A common question with no single answer is how much you should have saved for retirement by a given age. The quick answer is the set of savings benchmarks from Fidelity, which suggests having about 1 times your annual income saved by age 30, 3 times by 40, 6 times by 50, 8 times by 60, and 10 times by the time you retire at 67. So if you earn $70,000, a rough target at 40 is around $210,000, and by 50 it is about $420,000.

These multiples are guidelines, not guarantees, and the amounts people actually hold are usually lower. This guide gives the by-age targets, shows what typical households have saved according to Federal Reserve data, and explains how to close the gap if you are behind. To turn a target into a monthly savings plan, run your numbers through the Retirement Calculator.

Savings by Age: The Quick Benchmark

Fidelity's widely cited milestones express your goal as a multiple of your current salary, which keeps the target tied to your own lifestyle rather than a flat dollar figure.

  • By age 30: about 1x your annual income
  • By age 40: about 3x your annual income
  • By age 50: about 6x your annual income
  • By age 60: about 8x your annual income
  • By age 67: about 10x your annual income

For example, someone earning $80,000 would aim for roughly $80,000 saved by 30, $240,000 by 40, and $800,000 by 67. The model behind these numbers assumes you save about 15% of pre-tax income each year, retire at 67, and want to replace roughly 45% of your income from savings, with Social Security and other sources covering the rest.

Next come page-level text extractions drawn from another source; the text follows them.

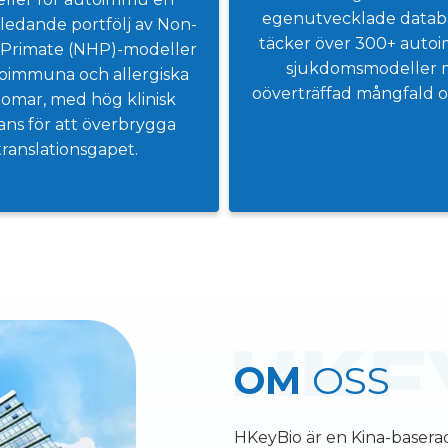
egenutvecklade datab
ledande portfölj av Non-
täcker över 300+ aut
Primate (NHP)-modeller
sjukdomsmodeller
toimmuna och allergiska
oöverträffad mångfald o
omar, med hög klinisk
ans för att överbrygga
translationsgapet.
OM
OSS
HKeyBio är en Kina-basera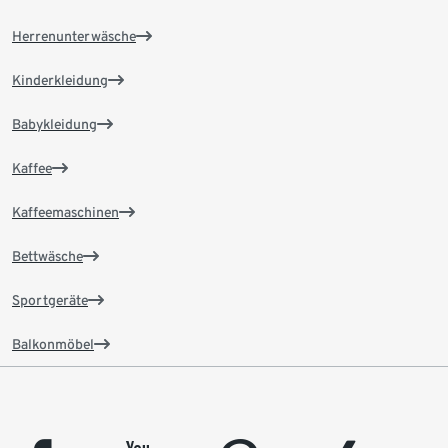
Herrenunterwäsche
Kinderkleidung
Babykleidung
Kaffee
Kaffeemaschinen
Bettwäsche
Sportgeräte
Balkonmöbel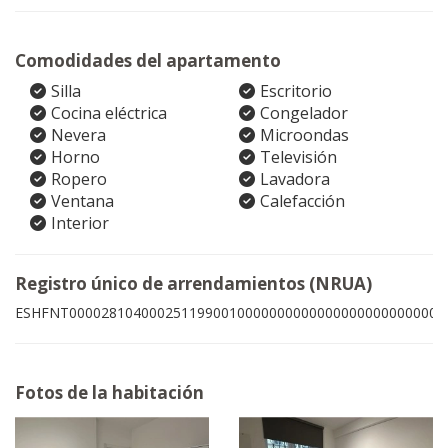
Comodidades del apartamento
Silla
Escritorio
Cocina eléctrica
Congelador
Nevera
Microondas
Horno
Televisión
Ropero
Lavadora
Ventana
Calefacción
Interior
Registro único de arrendamientos (NRUA)
ESHFNT00002810400025119900100000000000000000000000009
Fotos de la habitación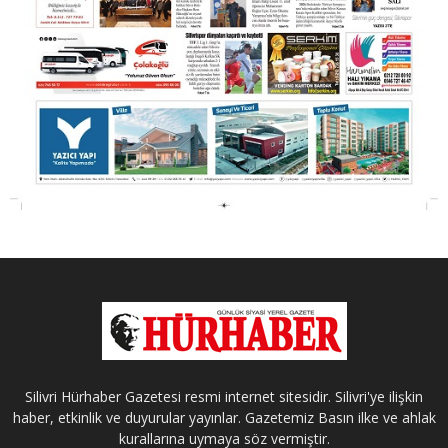
Silivri Hürhaber Gazetesi resmi internet sitesidir. Silivri'ye ilişkin
haber, etkinlik ve duyurular yayınlar. Gazetemiz Basın ilke ve ahlak
kurallarına uymaya söz vermiştir.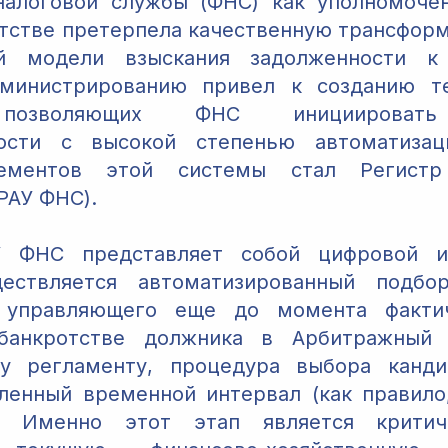
налоговой службы (ФНС) как уполномочен
отстве претерпела качественную трансфор
й модели взыскания задолженности к
министрированию привел к созданию те
 позволяющих ФНС инициировать
ности с высокой степенью автоматиза
ементов этой системы стал Регистр
РАУ ФНС).
 ФНС представляет собой цифровой и
ествляется автоматизированный подбо
 управляющего еще до момента факти
банкротстве должника в Арбитражный 
му регламенту, процедура выбора канди
ленный временной интервал (как правило
. Именно этот этап является критич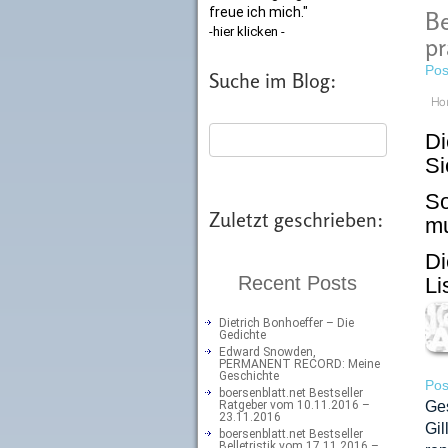
freue ich mich."
Be
-hier klicken -
pr
Pos
Suche im Blog:
Ho
Di
Si
So
Zuletzt geschrieben:
m
Di
Recent Posts
Li
Dietrich Bonhoeffer – Die
Gedichte
Edward Snowden,
PERMANENT RECORD: Meine
Geschichte
Pos
boersenblatt.net Bestseller
Ratgeber vom 10.11.2016 –
Ge
23.11.2016
Gil
boersenblatt.net Bestseller
Belletristik vom 17.11.2016 –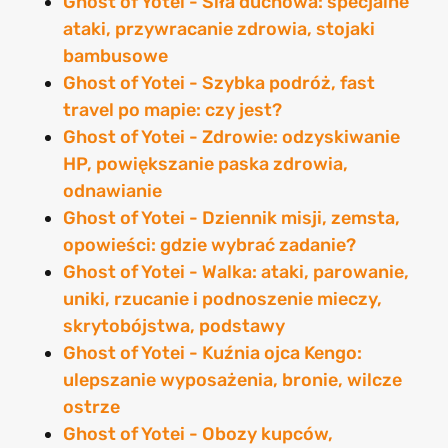
Ghost of Yotei - Siła duchowa: specjalne
ataki, przywracanie zdrowia, stojaki
bambusowe
Ghost of Yotei - Szybka podróż, fast
travel po mapie: czy jest?
Ghost of Yotei - Zdrowie: odzyskiwanie
HP, powiększanie paska zdrowia,
odnawianie
Ghost of Yotei - Dziennik misji, zemsta,
opowieści: gdzie wybrać zadanie?
Ghost of Yotei - Walka: ataki, parowanie,
uniki, rzucanie i podnoszenie mieczy,
skrytobójstwa, podstawy
Ghost of Yotei - Kuźnia ojca Kengo:
ulepszanie wyposażenia, bronie, wilcze
ostrze
Ghost of Yotei - Obozy kupców,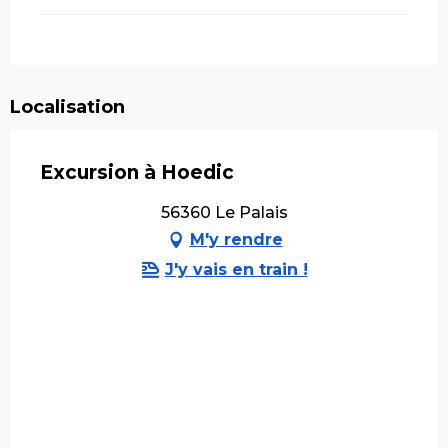
Localisation
Excursion à Hoedic
56360 Le Palais
M'y rendre
J'y vais en train !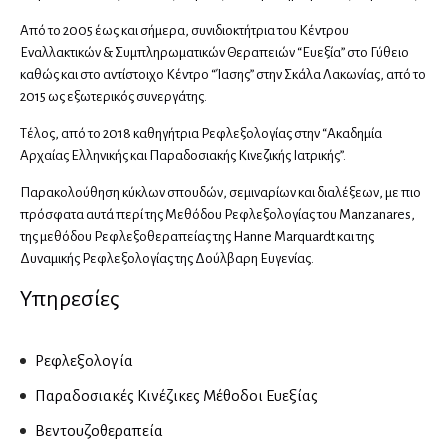
Καρδιολόγοι
Από το 2005 έως και σήμερα, συνιδιοκτήτρια του Κέντρου
Ειδικοί καρδιολόγοι
Εναλλακτικών & Συμπληρωματικών Θεραπειών “Ευεξία” στο Γύθειο
Καρδιαγγειακή απεικόνιση
καθώς και στο αντίστοιχο Κέντρο “Ίασης” στην Σκάλα Λακωνίας, από το
2015 ως εξωτερικός συνεργάτης.
Παιδοκαρδιολόγοι
Τέλος, από το 2018 καθηγήτρια Ρεφλεξολογίας στην “Ακαδημία
Αρχαίας Ελληνικής και Παραδοσιακής Κινεζικής Ιατρικής”.
Καρδιοχειρουργοί
Παρακολούθηση κύκλων σπουδών, σεμιναρίων και διαλέξεων, με πιο
πρόσφατα αυτά περί της Μεθόδου Ρεφλεξολογίας του Manzanares,
Νευρολόγοι
της μεθόδου Ρεφλεξοθεραπείας της Hanne Marquardt και της
Δυναμικής Ρεφλεξολογίας της Δούλβαρη Ευγενίας.
Υπηρεσίες
Νευροχειρουργοί
Ενδαγγειακή νευροχειρουργική
Ρεφλεξολογία
Λειτουργική νευροχειρουργική
Παραδοσιακές Κινέζικες Μέθοδοι Ευεξίας
Χειρουργοί σπονδυλικής στήλης
Βεντουζοθεραπεία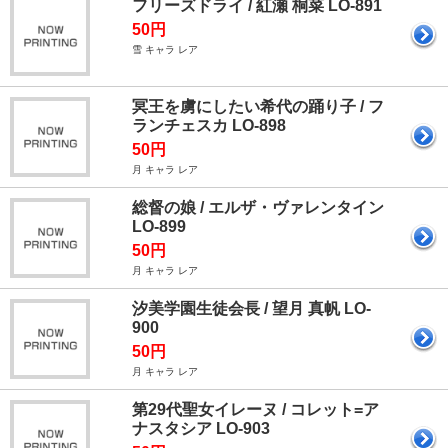
フリーズドライ / 紅瀬 桐菜 LO-891
50円
雪 キャラ レア
冥王を虜にしたい希代の踊り子 / フ
ランチェスカ LO-898
50円
月 キャラ レア
総督の娘 / エルザ・ヴァレンタイン
LO-899
50円
月 キャラ レア
汐美学園生徒会長 / 望月 真帆 LO-
900
50円
月 キャラ レア
第29代聖女イレーヌ / コレット=ア
ナスタシア LO-903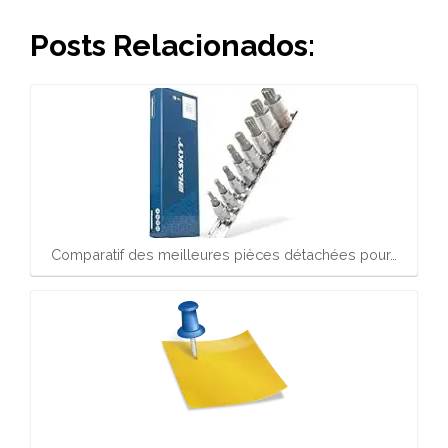
Posts Relacionados:
Comparatif des meilleures pièces détachées pour…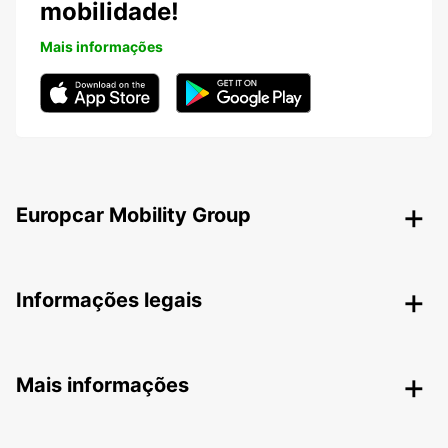
mobilidade!
Mais informações
Europcar Mobility Group
Informações legais
Mais informações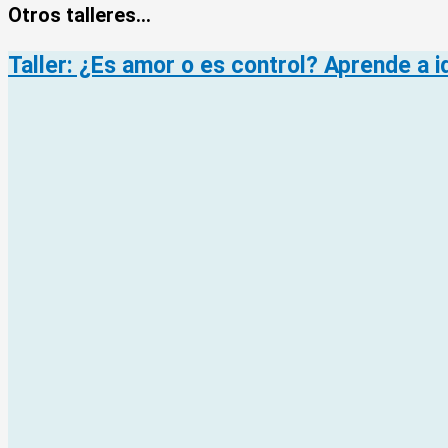
Otros talleres...
Taller: ¿Es amor o es control? Aprende a id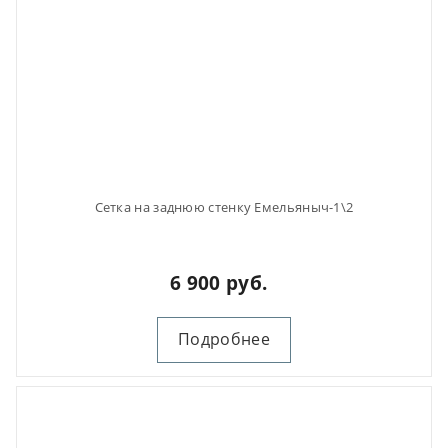
Сетка на заднюю стенку Емельяныч-1\2
6 900 руб.
Подробнее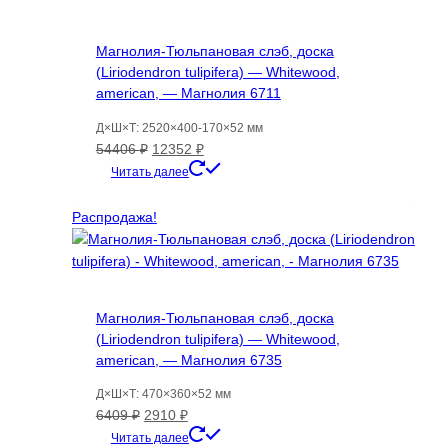
Магнолия-Тюльпановая слэб, доска
(Liriodendron tulipifera) — Whitewood,
american, — Магнолия 6711
Д×Ш×Т: 2520×400-170×52 мм
Первоначальная
Текущая
54406
₽
12352
₽
цена
цена:
Читать далее
составляла
12352 ₽.
54406 ₽.
Распродажа!
Магнолия-Тюльпановая слэб, доска
(Liriodendron tulipifera) — Whitewood,
american, — Магнолия 6735
Д×Ш×Т: 470×360×52 мм
Первоначальная
Текущая
6409
₽
2910
₽
цена
цена:
Читать далее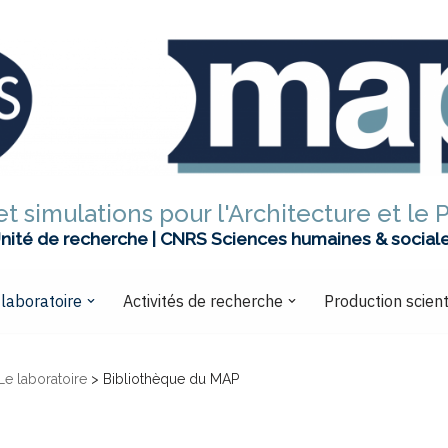
t simulations pour l'Architecture et le 
nité de recherche | CNRS Sciences humaines & social
 laboratoire
Activités de recherche
Production scient
Le laboratoire
>
Bibliothèque du MAP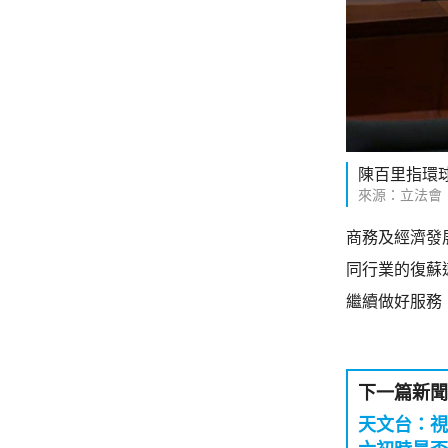
陳百里指環
來源：立法會
商務及經濟發
同行業的復蘇
繼續做好服務
下一篇新聞
天文台：視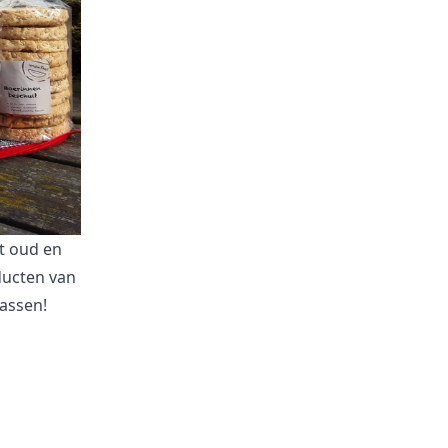
ot oud en
ducten van
rassen!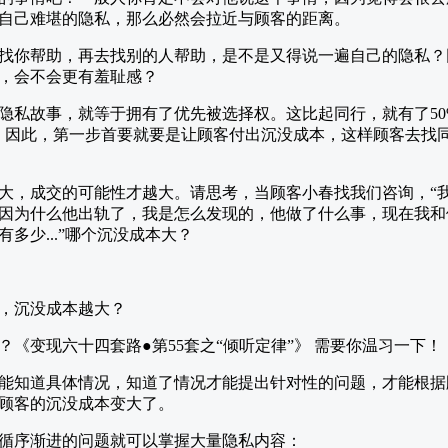
自己难堪的隐私，那么必然会拉近与顾客的距离。
找你帮助，再去找别的人帮助，是不是又得说一遍自己的隐私？
，会不会更有羞耻感？
隐私故事，就等于拥有了优先被选择权。这比起同行，就有了50
。因此，第一步首要就要是让顾客付出沉没成本，这样顾客去找
大，成交的可能性才越大。请思考，当顾客小春找我们咨询，“我
因为什么他出轨了，我是怎么发现的，他做了什么事，现在我和
多少...”哪个沉没成本大？
，沉没成本越大？
《变现六十四套路●第55套之“倾听定律”》 需要你温习一下！
能知道具体情况，知道了情况才能提出针对性的问题，才能根据
顾客的沉没成本变大了。
循序渐进的问题就可以掌握大量隐私内容：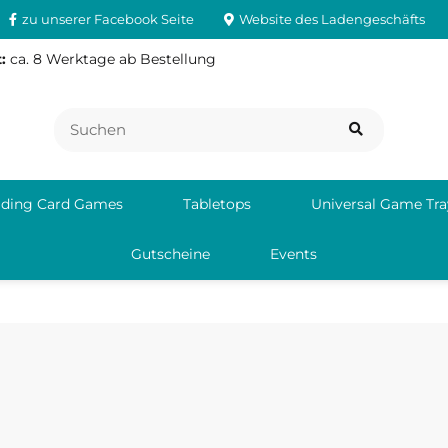
zu unserer Facebook Seite
Website des Ladengeschäfts
:
ca. 8 Werktage ab Bestellung
ading Card Games
Tabletops
Universal Game Tra
Gutscheine
Events
aito-Ku Tokyo
Blac
Hark
Verantwortliche Person:
4088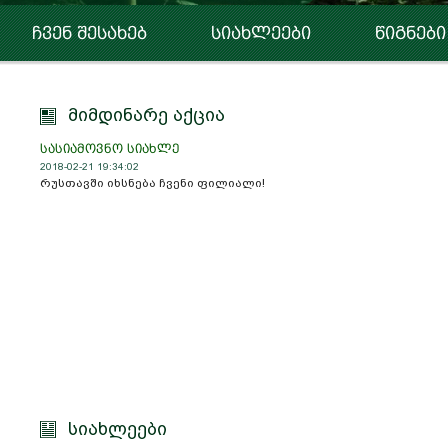
ჩვენ შესახებ
სიახლეები
წიგნები
მიმდინარე აქცია
სასიამოვნო სიახლე
2018-02-21 19:34:02
რუსთავში იხსნება ჩვენი ფილიალი!
სიახლეები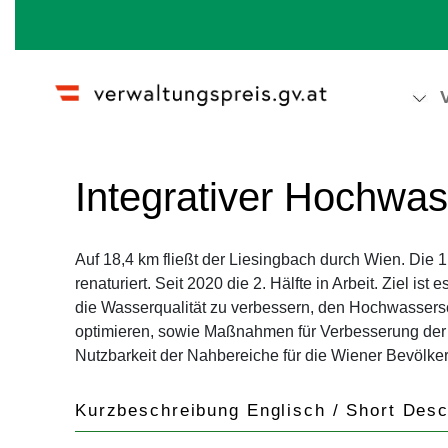
Wechseln zu:
Navigation
,
Suche
Integrativer Hochwa
Auf 18,4 km fließt der Liesingbach durch Wien. Die 1
renaturiert. Seit 2020 die 2. Hälfte in Arbeit. Ziel is
die Wasserqualität zu verbessern, den Hochwassers
optimieren, sowie Maßnahmen für Verbesserung der
Nutzbarkeit der Nahbereiche für die Wiener Bevölke
Kurzbeschreibung Englisch / Short Desc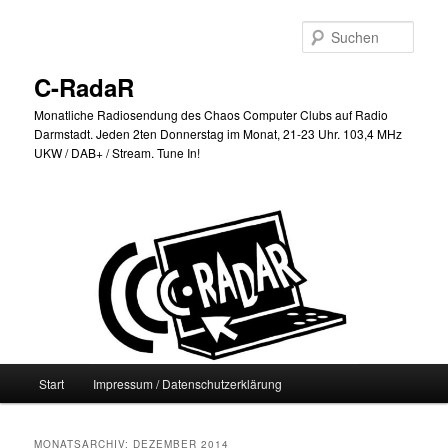
Zum
Zum
primären
sekundären
Such
Inhalt
Inhalt
springen
springen
C-RadaR
Monatliche Radiosendung des Chaos Computer Clubs auf Radio
Darmstadt. Jeden 2ten Donnerstag im Monat, 21-23 Uhr. 103,4 MHz
UKW / DAB+ / Stream. Tune In!
Hauptmenü
Start
Impressum / Datenschutzerklärung
MONATSARCHIV:
DEZEMBER 2014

What People Actually Have Saved

Targets are one thing and reality is another. The Federal Reserve's 2022 Survey of Consumer Finances reports these retirement account balances by the age of the head of household, counting 401(k)s, IRAs, and similar accounts. The median is the midpoint, where half of households have more and half have less.

  • Under 35: median $18,880, average $49,130
  • 35 to 44: median $45,000, average $141,520
  • 45 to 54: median $115,000, average $313,220
  • 55 to 64: median $185,000, average $537,560
  • 65 to 74: median $200,000, average $609,230

The distance between these medians and the Fidelity targets is wide, especially in the middle years. That gap is exactly why the benchmarks work best as a direction to aim rather than a verdict on whether you have fallen behind.

Average vs Median: Read the Right Number

In every age band the average sits far above the median, because a small number of large accounts pull the mean upward. For comparing yourself with a typical household, the median is the honest figure.

For example, in the 45-to-54 band the average balance is more than $313,000, but the median is $115,000. Most households in that group sit nearer the median, so quoting the average can make almost everyone feel behind. Use the median for your age as the realistic yardstick, then track your own progress against it over time.

How to Catch Up if You Are Behind

Falling short of the multiple for your age is common and fixable, and time plus a higher savings rate does most of the work.

Start by capturing any employer match in full, because that is an immediate return on the money you contribute. Then raise your savings rate by a percentage point or two whenever your pay increases, which lifts contributions without changing your take-home pay much. Workers age 50 and older can also use catch-up contributions, which allow more than the standard annual limit in a 401(k) or IRA.

The earlier you act, the more compounding does for you. A dollar saved at 30 has more than 35 years to grow before a typical retirement, while the same dollar saved at 55 has only about a decade. The 401(k) Calculator shows how a match and steady returns build a balance over time.

How Much to Save Each Month

A target balance only helps once you translate it into a monthly amount. The right number depends on your starting balance, the years until retirement, and a realistic return assumption, often around 6% to 7% before inflation.

For example, a 30-year-old aiming for a large nest egg by 67 needs a much smaller monthly contribution than a 50-year-old starting from a similar balance, because the younger saver has decades of compounding ahead. Test a few scenarios with the Roth IRA Calculator for tax-free growth, or the Investment Calculator for a taxable account, and adjust the monthly figure until the projected balance clears your by-age target. Browse the Finance hub for the full set of savings and retirement tools.

If you also own a home, our mortgage payoff statistics show where paying it down fits alongside retirement saving.

Important Note

This article reports general guidelines and population statistics from Fidelity and the Federal Reserve Survey of Consumer Finances and is for educational purposes only. It is not financial advice. The right retirement savings target depends on your income, spending, retirement age, and other sources of income, and the figures here are national benchmarks rather than goals for any individual. Speak with a qualified financial professional about your own situation.